To conclude, it is obvious that I have reservations about both these volumes. Containing between them only one new and one “substantially revised” essay, they cannot really be said to advance the state of scholarship or criticism. The vast majority of the papers they collect were already widely available. I do not believe that the contributions themselves gain very much by appearing in this format; most of them have already made their mark, and the view of Vergilian scholarship that they present is extremely one-sided, in stark contrast to the Commager collection on both counts. And finally, as noted above, I wonder whether these collections address a real pedagogical need. OUP will sell lots of both these books at the hardback price on automatic order to libraries all over the world, and there are paperback editions as well. Perhaps these sales will help to subsidize the publication of original work that would otherwise go unpublished. I hope so; for, although I admire the essays themselves and the work that the editors have done in producing these volumes, in an age of scarce resources and exorbitant publishing costs, I think that we could have done perfectly well without them.

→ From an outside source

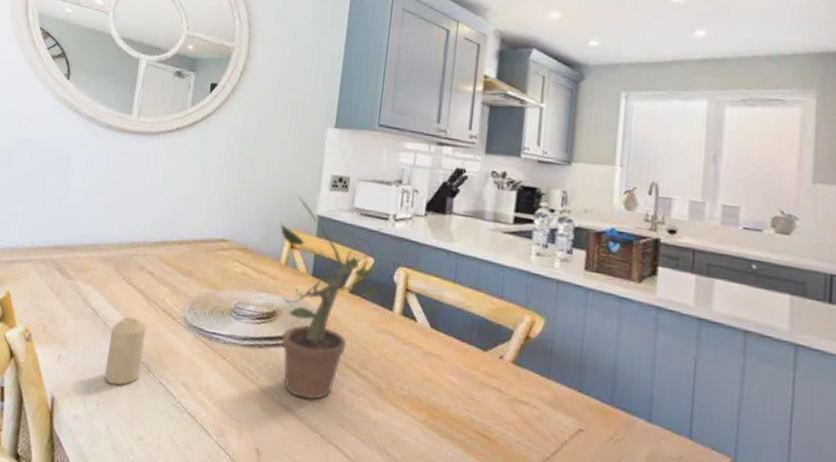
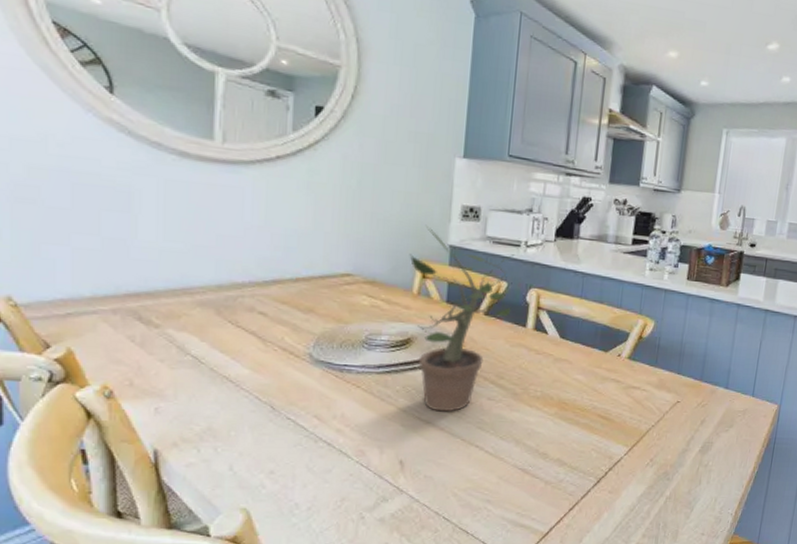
candle: present [104,316,147,386] -> none [218,359,265,428]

[1] Virgil: A Collection of Critical Essays, Twentieth Century Views, ed. Maynard Mack (Englewood Cliffs, New Jersey 1966).
[2] Virgil, Studies in Latin Literature and its Influence (New York 1969).
[3] Virgil, Modern Critical Views (New York 1986).
[4] Various movements sharing important methodological characteristics with traditional philology (Cultural Studies, the New Historicism) have recently been influential in other disciplines. But these movements are politically self-conscious, usually being distinguished by a leftist orientation, in a way that the essays represented here are not.